OK. For 2 cents to do the work that 13 cents is doing now, dollars would need to increase by…well, I don’t know how much. It’s less than sixfold because some of my expenses are fixed (advertising would not rise proportionately, for example), and because the 11-cent Amazon expense would only affect the Amazon portion of total sales. But it’s definitely a lot.


Ultimately, though, it just feels wrong. Curio City’s niche is selling products that you don’t find in mainstream retail. Amazon defines the mainstream. Joining the mainstream contradicts my core concept. So, for better or for worse, I rejected their pitch again – permanently, this time.


What next? I do want to jazz up my game this year without risking a lot of money or radically changing the way I do business. Growth is already returning to Curio City as the economic recovery finally trickles down to the middle class. How do I enhance that without risking it? Facebook advertising didn’t work. I decided against selling on Amazon. What next?


Next week: The dread Ess-Eee-Oh puts in another appearance.

Friday, March 09, 2012

The Gambler

My Facebook advertising experiment needed to generate $2,500 to be an unqualified success; $1,500 would have justified continuing and refining the ads. I was sure that it would at least recoup its $350 up-front cost – that’s only 10 sales, after all. Actual sales that I can pin to FB ads: $0. This year’s FB referrals fell by 34% over the same period LY, from 56 to 37. My “weekly total people reached” moving average rose from 47 to 42,158. The only result I’m seeing from that 10,000-fold increase is a spike in marketing pitches. I did pick up seven new “Likes,” which might be worth slightly more than zero. Very slightly.

The ad agency had strongly recommended linking the ads to my FB page rather than to my store, as most FB users don’t like to leave FB. You’re apparently supposed to send them to a landing page with a “click for special offer” gimmick that gives people a discount code and refers them to your website. That might have worked a little better…but spending extra to generate discounted sales is a losing strategy.
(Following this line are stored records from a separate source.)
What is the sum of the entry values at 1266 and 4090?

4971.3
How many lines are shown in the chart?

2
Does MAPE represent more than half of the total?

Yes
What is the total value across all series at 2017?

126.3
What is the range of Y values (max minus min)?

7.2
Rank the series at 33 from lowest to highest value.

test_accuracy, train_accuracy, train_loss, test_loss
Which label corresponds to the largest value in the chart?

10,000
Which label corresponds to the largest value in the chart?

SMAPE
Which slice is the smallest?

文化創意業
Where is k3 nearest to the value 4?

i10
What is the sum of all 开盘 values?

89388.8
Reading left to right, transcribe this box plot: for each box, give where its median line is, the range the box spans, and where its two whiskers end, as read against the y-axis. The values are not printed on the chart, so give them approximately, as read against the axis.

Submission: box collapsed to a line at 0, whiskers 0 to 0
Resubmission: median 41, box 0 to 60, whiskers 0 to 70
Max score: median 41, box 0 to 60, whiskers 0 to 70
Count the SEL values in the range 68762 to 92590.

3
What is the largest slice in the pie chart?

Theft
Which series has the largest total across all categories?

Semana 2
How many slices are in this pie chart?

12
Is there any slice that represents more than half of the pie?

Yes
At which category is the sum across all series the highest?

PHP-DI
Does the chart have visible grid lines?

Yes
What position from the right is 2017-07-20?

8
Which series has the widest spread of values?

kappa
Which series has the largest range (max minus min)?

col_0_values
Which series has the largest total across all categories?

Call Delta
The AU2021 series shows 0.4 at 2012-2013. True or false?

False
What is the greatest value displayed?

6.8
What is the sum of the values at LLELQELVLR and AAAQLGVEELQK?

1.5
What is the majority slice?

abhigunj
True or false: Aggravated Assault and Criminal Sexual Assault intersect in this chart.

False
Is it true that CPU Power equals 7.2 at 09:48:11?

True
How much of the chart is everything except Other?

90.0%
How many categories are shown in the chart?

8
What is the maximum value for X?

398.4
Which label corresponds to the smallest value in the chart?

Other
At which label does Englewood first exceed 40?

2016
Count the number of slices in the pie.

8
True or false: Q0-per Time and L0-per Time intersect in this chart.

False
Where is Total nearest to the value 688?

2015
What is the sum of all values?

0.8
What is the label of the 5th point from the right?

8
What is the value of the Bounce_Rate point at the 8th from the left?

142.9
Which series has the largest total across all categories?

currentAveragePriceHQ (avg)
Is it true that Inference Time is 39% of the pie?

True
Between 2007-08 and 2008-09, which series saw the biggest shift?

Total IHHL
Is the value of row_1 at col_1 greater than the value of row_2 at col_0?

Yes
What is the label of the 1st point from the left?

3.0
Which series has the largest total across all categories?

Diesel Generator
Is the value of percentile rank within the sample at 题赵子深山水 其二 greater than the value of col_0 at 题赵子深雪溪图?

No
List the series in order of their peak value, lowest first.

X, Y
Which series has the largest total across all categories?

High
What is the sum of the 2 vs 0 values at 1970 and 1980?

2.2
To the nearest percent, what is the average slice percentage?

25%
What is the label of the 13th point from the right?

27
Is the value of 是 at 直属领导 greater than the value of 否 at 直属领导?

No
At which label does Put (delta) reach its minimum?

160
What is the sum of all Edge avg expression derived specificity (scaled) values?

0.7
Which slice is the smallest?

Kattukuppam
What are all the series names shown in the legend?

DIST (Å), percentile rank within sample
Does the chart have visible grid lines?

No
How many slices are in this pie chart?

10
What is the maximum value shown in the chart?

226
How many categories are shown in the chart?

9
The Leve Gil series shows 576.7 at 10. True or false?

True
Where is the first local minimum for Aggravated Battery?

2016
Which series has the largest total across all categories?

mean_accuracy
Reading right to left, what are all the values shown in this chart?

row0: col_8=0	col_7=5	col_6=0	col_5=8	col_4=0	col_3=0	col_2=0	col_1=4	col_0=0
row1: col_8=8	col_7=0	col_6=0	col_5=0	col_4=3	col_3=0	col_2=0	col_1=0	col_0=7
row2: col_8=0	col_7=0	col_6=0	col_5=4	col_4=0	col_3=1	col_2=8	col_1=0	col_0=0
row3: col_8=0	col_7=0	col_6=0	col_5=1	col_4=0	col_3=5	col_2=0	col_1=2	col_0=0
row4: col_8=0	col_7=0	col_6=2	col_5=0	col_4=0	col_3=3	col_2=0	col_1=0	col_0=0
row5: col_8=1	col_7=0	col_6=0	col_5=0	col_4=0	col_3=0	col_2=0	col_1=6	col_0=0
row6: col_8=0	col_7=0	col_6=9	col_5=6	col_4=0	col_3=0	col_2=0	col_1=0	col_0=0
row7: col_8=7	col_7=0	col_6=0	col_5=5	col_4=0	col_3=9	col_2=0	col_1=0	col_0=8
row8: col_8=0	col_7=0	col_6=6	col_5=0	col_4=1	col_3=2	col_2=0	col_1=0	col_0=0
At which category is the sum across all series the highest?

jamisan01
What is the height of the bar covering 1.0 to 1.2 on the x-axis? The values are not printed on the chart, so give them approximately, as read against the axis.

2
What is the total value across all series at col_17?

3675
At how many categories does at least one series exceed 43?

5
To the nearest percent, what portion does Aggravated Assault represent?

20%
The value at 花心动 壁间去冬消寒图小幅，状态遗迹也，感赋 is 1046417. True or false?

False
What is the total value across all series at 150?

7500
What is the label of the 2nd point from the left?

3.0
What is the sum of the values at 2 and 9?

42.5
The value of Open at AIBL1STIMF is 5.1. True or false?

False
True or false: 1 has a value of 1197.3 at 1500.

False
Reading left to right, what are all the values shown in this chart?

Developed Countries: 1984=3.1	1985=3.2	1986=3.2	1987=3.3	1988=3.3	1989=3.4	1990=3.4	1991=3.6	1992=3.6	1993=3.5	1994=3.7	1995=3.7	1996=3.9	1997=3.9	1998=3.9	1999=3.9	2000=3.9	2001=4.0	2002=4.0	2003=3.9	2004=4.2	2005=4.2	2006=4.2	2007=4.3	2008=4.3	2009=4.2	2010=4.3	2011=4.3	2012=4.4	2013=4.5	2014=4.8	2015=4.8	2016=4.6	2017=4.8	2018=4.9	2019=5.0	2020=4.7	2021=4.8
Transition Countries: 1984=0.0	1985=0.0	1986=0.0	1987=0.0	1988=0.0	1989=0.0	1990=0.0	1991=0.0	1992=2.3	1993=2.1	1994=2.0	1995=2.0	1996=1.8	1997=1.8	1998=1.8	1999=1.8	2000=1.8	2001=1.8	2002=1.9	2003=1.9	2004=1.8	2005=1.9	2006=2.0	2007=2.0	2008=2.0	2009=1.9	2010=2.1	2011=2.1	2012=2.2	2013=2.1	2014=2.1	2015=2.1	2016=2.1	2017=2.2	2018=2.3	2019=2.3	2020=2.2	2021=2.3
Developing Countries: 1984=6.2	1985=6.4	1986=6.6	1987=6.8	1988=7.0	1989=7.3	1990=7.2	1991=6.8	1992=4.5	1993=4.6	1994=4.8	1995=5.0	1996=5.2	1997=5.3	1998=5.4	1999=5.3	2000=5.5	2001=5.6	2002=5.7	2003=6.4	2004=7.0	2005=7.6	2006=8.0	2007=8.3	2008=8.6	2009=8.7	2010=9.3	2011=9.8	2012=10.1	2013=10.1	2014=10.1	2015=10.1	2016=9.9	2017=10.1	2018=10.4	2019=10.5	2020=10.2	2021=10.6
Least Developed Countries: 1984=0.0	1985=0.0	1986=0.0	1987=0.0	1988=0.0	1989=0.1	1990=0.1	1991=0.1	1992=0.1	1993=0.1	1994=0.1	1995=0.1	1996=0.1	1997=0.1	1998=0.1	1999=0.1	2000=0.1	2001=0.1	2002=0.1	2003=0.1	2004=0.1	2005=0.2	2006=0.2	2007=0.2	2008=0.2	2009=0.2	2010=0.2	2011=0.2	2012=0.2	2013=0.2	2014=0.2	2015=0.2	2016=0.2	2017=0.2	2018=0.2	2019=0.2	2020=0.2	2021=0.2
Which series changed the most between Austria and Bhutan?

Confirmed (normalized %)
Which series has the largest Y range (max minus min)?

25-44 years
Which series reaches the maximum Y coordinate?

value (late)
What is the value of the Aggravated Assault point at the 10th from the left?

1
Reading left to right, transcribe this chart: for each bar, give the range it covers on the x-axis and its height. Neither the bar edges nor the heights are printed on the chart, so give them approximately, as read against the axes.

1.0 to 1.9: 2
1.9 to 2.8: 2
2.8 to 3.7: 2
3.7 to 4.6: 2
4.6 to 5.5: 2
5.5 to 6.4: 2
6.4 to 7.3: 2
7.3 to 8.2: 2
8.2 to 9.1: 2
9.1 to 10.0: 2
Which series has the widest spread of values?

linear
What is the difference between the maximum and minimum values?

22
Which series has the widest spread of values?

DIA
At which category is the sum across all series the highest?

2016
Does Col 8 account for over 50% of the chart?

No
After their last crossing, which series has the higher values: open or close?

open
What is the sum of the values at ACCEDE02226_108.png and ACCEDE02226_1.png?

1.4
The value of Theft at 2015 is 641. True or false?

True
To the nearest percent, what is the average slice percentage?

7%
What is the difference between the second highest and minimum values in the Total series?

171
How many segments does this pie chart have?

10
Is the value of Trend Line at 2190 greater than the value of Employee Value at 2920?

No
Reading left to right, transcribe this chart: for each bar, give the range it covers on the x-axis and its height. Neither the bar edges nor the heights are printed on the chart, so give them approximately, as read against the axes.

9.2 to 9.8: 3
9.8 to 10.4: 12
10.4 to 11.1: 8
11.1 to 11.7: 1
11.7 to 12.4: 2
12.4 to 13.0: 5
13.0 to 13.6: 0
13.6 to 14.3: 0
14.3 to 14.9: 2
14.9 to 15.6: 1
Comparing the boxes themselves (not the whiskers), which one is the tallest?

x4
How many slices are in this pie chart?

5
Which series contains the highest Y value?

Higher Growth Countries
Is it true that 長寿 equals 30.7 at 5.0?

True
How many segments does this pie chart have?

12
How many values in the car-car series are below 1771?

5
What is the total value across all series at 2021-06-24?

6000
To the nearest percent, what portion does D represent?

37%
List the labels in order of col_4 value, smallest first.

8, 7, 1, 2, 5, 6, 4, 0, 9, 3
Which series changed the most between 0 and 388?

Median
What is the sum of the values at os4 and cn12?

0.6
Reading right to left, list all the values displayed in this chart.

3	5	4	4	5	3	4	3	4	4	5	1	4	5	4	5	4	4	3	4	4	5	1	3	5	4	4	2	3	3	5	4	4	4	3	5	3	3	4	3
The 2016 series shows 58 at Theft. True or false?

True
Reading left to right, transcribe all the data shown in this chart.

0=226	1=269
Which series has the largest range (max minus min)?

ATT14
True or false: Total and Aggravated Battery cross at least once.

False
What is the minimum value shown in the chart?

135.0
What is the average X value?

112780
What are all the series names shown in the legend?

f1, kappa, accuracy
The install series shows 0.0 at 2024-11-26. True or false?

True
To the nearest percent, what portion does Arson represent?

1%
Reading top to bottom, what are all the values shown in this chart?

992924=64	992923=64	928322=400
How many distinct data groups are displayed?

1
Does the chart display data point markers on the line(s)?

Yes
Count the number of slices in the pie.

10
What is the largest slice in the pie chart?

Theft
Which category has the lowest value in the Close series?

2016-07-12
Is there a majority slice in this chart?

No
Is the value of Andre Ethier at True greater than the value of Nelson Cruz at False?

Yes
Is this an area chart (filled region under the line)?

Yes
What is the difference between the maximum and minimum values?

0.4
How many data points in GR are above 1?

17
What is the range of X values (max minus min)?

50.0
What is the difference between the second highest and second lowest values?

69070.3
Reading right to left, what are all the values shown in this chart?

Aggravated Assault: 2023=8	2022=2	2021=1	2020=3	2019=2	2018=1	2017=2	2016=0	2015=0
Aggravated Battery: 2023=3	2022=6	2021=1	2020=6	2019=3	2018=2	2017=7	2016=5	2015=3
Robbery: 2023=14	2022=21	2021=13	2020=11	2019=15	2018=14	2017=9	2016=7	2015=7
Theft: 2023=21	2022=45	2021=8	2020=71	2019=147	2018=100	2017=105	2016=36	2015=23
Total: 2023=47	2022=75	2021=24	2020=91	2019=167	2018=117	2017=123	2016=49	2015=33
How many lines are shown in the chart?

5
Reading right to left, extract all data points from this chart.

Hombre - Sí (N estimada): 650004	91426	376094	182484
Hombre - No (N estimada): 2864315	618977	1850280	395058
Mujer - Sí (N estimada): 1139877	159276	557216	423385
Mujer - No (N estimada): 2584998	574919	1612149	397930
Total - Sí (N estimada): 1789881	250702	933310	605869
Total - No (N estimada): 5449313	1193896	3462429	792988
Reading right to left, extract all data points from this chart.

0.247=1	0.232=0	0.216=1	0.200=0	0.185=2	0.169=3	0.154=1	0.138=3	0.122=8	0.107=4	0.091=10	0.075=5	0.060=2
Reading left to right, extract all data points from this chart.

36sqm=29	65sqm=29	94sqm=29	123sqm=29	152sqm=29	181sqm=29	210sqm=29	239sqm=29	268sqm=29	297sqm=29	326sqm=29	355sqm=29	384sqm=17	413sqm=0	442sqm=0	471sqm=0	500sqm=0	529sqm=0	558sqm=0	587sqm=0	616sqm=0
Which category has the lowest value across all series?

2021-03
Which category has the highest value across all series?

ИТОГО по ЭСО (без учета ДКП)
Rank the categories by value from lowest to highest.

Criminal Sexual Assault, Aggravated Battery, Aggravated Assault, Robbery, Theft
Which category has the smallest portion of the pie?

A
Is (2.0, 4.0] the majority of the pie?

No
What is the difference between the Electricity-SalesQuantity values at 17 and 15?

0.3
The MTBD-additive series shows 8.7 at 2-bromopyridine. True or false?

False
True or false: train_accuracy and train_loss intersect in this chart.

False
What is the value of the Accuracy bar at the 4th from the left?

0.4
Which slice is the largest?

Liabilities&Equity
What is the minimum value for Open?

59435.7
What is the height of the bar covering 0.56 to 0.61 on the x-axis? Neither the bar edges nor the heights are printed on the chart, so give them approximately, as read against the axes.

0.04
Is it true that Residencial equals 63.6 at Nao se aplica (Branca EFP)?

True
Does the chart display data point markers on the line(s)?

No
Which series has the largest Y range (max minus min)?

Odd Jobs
So that unambiguous failure makes the cancellation decision easy. I spent $700 on three tests over two years to prove to myself that FB advertising is 100% worthless for selling products.

OK, I gambled and lost. What now? It just so happens that I’m weighing another gamble. That will be next week’s post.

Friday, March 02, 2012

It's a Lock


Back in December a customer asked why there was no lock icon on my checkout page. Huh? The page is secured under an “https” URL and my SSL certificate is up to date, and yet there it was: An open lock icon. I made a note to ask my developer the next time I needed to hire him for other work.

This week I was checking out an unrelated Internet Explorer bug report. I was aghast when my checkout page popped up a security warning. When I told it to load only the secure content, my Facebook “Like” button disappeared.

Hmm.

A few versions back, Turnkey implemented a Facebook plugin for Sunshop, but I could never figure out how it was supposed to work and I didn’t need it anyway since I had implemented some FB code on my own. Now it looked like I’d have to remove my custom code and either use their plugin or drop the “Like” button entirely. This would be much more daunting than it ought to be. When I finally remembered where I had inserted that code ages ago, I noticed that it linked to a plain old non-secure “http” URL.

Just for kicks, I changed the “http” to “https”. Lo and behold, it worked! The error message is gone, the lock icon looks locked, and the Like button seems to work.

I really ought to be paying myself more.